* [SUPPLIED DATA]:
□ □ □ □
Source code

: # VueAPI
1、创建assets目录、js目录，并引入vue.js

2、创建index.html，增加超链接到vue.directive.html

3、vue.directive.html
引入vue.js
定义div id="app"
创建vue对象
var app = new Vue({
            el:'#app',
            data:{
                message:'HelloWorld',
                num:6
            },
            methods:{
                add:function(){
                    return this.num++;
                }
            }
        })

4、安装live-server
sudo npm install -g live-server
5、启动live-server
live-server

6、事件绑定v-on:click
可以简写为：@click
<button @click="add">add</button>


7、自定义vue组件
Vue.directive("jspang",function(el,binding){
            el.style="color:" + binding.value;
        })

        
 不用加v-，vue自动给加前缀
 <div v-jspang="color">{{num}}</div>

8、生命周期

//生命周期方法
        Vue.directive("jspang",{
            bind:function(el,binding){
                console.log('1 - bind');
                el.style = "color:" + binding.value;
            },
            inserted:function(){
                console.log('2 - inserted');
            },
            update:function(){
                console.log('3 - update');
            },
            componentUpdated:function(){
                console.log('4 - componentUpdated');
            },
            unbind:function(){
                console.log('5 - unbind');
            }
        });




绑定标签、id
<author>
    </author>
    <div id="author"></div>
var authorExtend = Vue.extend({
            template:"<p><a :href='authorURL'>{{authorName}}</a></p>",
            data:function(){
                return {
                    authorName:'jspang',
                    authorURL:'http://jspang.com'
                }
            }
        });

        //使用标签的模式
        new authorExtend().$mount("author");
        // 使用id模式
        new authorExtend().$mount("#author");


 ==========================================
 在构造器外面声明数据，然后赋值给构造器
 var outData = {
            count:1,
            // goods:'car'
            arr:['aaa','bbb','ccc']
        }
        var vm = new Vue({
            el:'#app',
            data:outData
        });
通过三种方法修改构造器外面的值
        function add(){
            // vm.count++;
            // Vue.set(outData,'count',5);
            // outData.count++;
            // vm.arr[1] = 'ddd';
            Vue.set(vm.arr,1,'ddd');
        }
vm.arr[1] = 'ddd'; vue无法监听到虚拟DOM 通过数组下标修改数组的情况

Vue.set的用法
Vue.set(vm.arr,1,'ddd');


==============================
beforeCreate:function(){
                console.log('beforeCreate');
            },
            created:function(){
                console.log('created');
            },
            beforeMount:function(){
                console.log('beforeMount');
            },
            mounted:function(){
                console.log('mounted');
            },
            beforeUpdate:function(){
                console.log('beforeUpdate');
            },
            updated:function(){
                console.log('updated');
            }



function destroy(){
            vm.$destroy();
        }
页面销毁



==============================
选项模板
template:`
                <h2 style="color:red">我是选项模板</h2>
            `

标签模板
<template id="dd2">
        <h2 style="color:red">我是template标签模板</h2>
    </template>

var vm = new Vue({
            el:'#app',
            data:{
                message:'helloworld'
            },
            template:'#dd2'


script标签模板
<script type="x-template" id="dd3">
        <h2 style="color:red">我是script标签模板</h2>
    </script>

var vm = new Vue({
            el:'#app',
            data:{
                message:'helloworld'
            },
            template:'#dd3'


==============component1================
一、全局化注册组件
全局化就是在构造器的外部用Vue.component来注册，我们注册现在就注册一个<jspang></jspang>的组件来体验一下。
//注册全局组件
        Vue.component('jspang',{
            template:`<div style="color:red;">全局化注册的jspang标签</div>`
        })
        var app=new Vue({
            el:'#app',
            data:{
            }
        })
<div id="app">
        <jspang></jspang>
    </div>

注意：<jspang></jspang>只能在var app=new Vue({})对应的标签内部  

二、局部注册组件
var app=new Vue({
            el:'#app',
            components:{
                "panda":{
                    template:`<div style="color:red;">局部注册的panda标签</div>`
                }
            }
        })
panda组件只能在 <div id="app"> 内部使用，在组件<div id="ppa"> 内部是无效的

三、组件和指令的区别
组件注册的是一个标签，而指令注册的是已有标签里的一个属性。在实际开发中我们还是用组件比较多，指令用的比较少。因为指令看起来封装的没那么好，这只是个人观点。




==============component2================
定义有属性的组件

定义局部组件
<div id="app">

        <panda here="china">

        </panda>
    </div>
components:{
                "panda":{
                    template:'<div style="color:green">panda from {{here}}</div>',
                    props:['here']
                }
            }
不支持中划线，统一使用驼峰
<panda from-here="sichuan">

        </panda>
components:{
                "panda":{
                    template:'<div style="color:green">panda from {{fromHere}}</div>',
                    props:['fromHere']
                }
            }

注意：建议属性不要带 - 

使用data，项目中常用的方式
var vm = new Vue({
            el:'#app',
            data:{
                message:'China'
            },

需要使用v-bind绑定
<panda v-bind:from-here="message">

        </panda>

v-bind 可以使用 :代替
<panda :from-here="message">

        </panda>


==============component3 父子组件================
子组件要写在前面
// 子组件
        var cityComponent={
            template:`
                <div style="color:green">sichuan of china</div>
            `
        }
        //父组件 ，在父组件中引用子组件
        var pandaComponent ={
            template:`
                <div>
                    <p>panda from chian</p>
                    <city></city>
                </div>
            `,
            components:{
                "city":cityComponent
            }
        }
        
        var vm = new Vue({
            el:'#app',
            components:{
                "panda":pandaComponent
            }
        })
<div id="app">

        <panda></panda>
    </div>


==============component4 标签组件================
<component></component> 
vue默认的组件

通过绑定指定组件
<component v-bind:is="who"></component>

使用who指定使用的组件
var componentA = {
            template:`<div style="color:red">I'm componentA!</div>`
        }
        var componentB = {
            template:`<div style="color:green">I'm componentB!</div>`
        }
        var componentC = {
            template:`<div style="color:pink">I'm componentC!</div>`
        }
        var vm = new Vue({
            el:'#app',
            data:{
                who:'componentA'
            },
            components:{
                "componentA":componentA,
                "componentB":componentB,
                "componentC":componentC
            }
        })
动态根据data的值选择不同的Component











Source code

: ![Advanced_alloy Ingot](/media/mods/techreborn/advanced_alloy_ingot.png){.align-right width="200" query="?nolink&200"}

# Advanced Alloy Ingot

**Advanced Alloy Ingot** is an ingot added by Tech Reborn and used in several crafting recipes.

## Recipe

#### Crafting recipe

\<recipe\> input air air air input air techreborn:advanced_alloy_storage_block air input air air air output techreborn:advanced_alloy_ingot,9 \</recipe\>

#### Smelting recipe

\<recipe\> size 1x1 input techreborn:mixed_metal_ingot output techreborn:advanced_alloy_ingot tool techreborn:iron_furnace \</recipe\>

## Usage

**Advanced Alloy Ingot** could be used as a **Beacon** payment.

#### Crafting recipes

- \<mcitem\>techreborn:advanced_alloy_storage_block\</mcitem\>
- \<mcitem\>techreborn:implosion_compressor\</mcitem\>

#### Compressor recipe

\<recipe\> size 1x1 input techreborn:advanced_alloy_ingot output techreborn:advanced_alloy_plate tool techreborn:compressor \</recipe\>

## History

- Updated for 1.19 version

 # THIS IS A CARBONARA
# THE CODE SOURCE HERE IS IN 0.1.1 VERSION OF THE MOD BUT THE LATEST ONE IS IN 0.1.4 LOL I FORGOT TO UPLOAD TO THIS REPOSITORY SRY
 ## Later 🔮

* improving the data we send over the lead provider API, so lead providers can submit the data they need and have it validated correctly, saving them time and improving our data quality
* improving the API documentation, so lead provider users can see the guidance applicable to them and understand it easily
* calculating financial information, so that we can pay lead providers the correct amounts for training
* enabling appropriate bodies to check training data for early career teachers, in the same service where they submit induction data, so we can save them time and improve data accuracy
□ □ □ □
* [PROBLEM STATEMENT]: Keep only the lines in the records above that contain the string "authorURL", matching case exactly, and copy each of them out.

* [ANSWER SPACE]:
            template:"<p><a :href='authorURL'>{{authorName}}</a></p>",
                    authorURL:'http://jspang.com'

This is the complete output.